Currency restriction. On 4 March 2015, the National Bank of Ukraine strengthened currency control restrictions and introduced the following additional restrictions:

·       The threshold for service payments to non-residents, which require price expertise of the Foreign Markets Monitoring Centre, was decreased from €50,000 to €25,000 per year with one counterparty;

·       In order to purchase or transfer foreign currency abroad under import transactions, clients are obliged to provide to the servicing bank a Certificate from the State Fiscal Service of Ukraine on the absence of tax debt;

·       Companies cannot purchase foreign currency if they have more than $10,000 on their current and deposit accounts in all banks;

·       A ban on remitting funds to foreign investors through payment of dividends on securities traded on the stock exchange and a decrease in the charter capital or the exit of foreign investors from legal entities.

 

The currency restrictions have significantly affected the Group's ability to purchase foreign currency and to remit funds outside Ukraine, which has affected the Group's treasury and currency management.

 

Since the beginning of 2015, the Parliament and the Cabinet of Ministers of Ukraine have passed for approval a number of changes to various legislative acts in respect of the Ukrainian gas market and procedure of obtaining licences for gas extraction. Management is currently assessing the possible impact of these changes on the Group.

 

As a result of the continuing geopolitical and economic upheaval in Ukraine, there has been a significant devaluation of the Ukrainian Hryvnia against the US Dollar which is likely to affect the carrying value of the Group's assets in the future. Since 1 January 2015, the Ukrainian Hryvnia has devalued against the US Dollar from UAH15.8/$1.00 to UAH20.7/$1.00 on 22 May 2015.

 

The significant strains affecting the Ukrainian banking system, which are detailed in the Operational Environment, Principal Risks and Uncertainties section above and in Note 13, have caused the Group to take steps to diversify its banking arrangements between a number of banks in Ukraine.

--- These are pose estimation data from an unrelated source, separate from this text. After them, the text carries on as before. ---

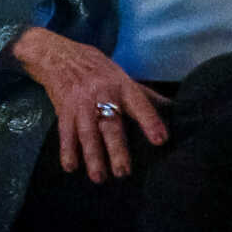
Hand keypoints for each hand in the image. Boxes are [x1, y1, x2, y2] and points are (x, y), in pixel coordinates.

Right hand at [10, 26, 168, 181]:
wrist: (56, 54)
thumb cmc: (96, 68)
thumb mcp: (122, 75)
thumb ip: (145, 95)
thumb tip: (175, 110)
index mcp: (121, 85)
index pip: (139, 103)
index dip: (149, 121)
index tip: (160, 140)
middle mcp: (101, 93)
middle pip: (110, 123)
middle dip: (116, 148)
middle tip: (123, 172)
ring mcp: (80, 102)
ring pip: (87, 132)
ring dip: (92, 156)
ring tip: (99, 177)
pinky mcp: (63, 109)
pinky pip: (65, 132)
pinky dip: (67, 150)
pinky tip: (70, 167)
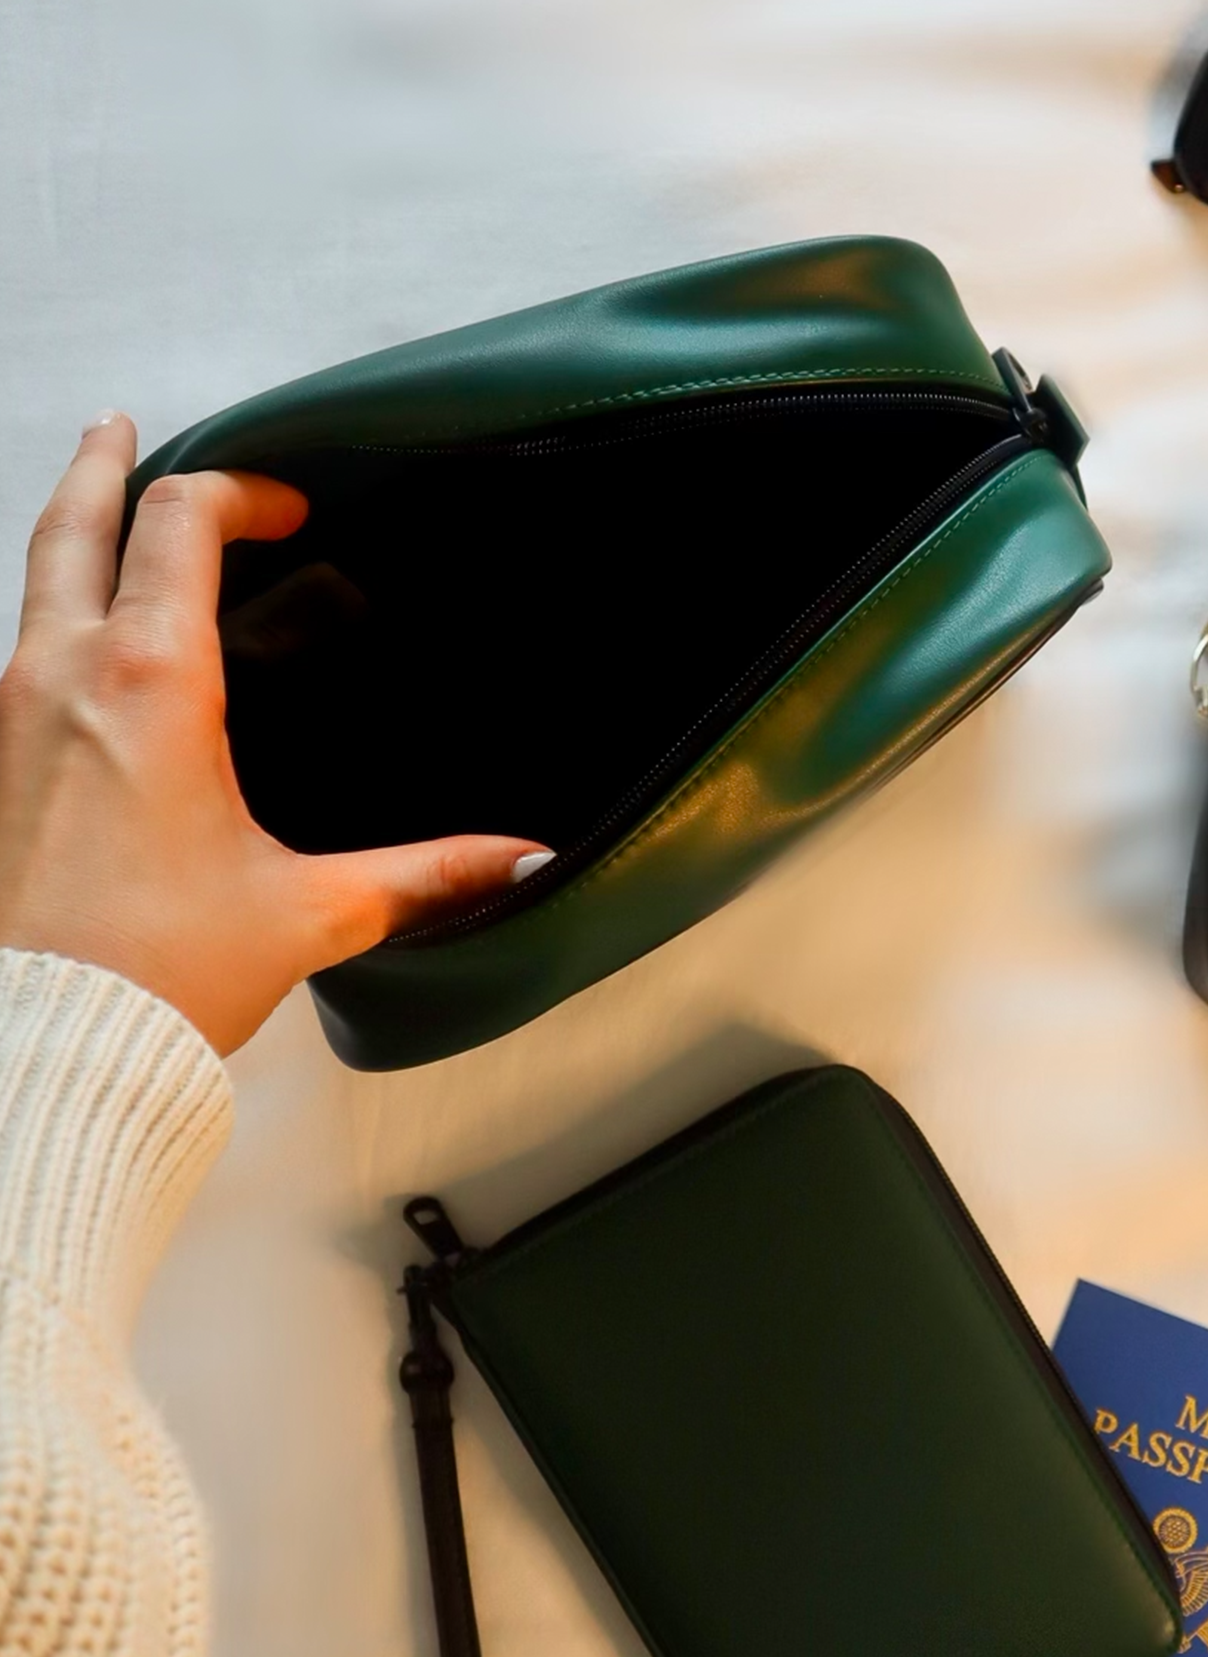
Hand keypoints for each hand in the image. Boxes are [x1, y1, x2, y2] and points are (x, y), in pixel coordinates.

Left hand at [0, 414, 551, 1054]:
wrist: (42, 1044)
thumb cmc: (156, 973)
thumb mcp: (312, 911)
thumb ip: (428, 875)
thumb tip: (523, 861)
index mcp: (151, 685)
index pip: (182, 525)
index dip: (239, 493)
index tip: (287, 508)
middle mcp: (62, 677)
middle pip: (74, 523)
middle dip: (106, 465)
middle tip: (125, 428)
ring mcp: (8, 714)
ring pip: (32, 580)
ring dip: (71, 533)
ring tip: (99, 513)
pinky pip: (18, 652)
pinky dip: (53, 615)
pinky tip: (82, 646)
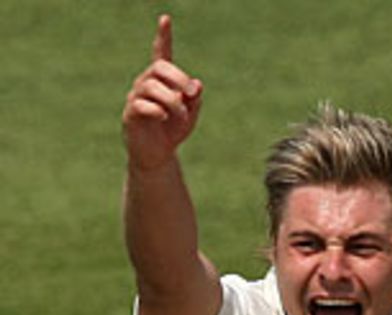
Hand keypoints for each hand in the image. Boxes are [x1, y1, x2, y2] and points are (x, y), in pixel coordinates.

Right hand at [122, 15, 203, 170]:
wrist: (158, 156)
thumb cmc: (172, 131)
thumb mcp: (190, 115)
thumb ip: (194, 100)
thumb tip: (197, 85)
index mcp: (161, 80)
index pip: (161, 54)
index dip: (163, 37)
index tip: (165, 19)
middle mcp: (146, 83)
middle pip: (160, 68)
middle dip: (179, 79)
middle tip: (191, 95)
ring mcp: (136, 96)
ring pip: (153, 86)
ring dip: (172, 101)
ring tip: (180, 116)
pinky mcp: (131, 113)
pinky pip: (142, 104)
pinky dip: (157, 110)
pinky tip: (163, 117)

The Group currently holds a significant proportion of its Ukrainian Hryvnia cash deposits in a related party bank, Unex Bank, but is currently taking steps to rebalance its cash holdings between other banks in Ukraine.   In the meantime, the Group has obtained additional assurances regarding the security of its cash deposits in Unex Bank, including a representation letter from Unex Bank advising that it continues to fulfil all regulatory requirements of the National Bank of Ukraine, as well as a guarantee and security over another asset from companies within the Smart Holding Groupin support of the Group's cash deposits in Unex Bank.

 

In April 2015, it was announced that the imported gas price calculated under the longstanding gas supply agreement between Russia and Ukraine was to be $248/Mm3 for the second quarter of 2015, reflecting the recent decrease in global oil commodity prices.

The maximum industrial gas price set by the National Commission for State Energy and Public Utilities Regulation with effect from 1 May 2015 is $324/Mm3 (UAH 6,810/Mm3 using the exchange rate at 30 April 2015 of UAH21.0/$1.00).